An American Werewolf in London achieved cult classic status long after its 1981 release. Overall the film was well received by critics and it stands as the first film to receive an Oscar in the new (at the time) category for achievement in makeup design. Written and directed by '80s icon, John Landis (National Lampoon's Animal House, Trading Places, The Blues Brothers), the film fully embraces its horror-comedy roots.

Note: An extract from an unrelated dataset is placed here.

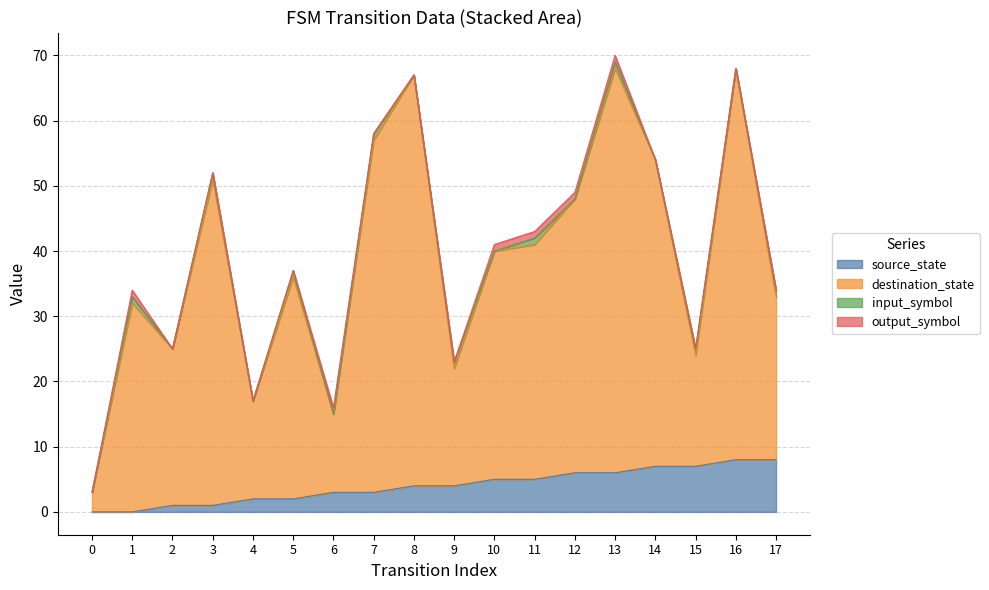

At how many categories does at least one series exceed 67?

2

John, who is also famous for having directed Michael Jackson's Thriller, isn't the only director in the family. His son, Max Landis, wears several hats in Hollywood, including director, screenwriter, comic scribe, and actor. Max is currently the creator/showrunner for BBC America's Dirk Gently's Holistic Detective Agency, though is perhaps best known for his 2012 film Chronicle. Attached to several new projects like the live action Pokemon film and even a Pepe Le Pew movie, Max's packed schedule just got even busier.
Rumors about An American Werewolf in London remake have been getting hotter since August, and Deadline has confirmed that the project is definitely moving forward at Universal, with Max Landis set to write and direct. However, there has been no indication that this film will be part of the Universal shared Monster-verse. Supporting Landis will be The Walking Dead's Robert Kirkman and David Albert, along with producer credits for Matt Smith, Todd Garner, and John Landis himself.
The original film tells the story of two friends backpacking through the UK when they are viciously attacked, leaving one dead and the other hospitalized. While the film obviously doesn't take itself too seriously, it has given audiences one of the most iconic transformation scenes of all time. When David (David Naughton) changes from human to werewolf for the first time, it's a sequence that is so meticulous and well done that it's part of of the reason the film has achieved its cult status.
Remaking something so memorable is going to be a daunting task, but Max Landis has been chomping at the bit to get his hands on this film for quite some time. He once said it's the "only one of [his] dad's movies [he'd] ever be willing to remake." There was a sequel 16 years later, An American Werewolf in Paris, which flopped; and the Weinstein Company (via Dimension Films) had bought the rights and were planning a remake as recently as 2010, but the plans fell through. With Max Landis' outlandish imagination and eye for detail, his remake could do a great service in updating a modern classic.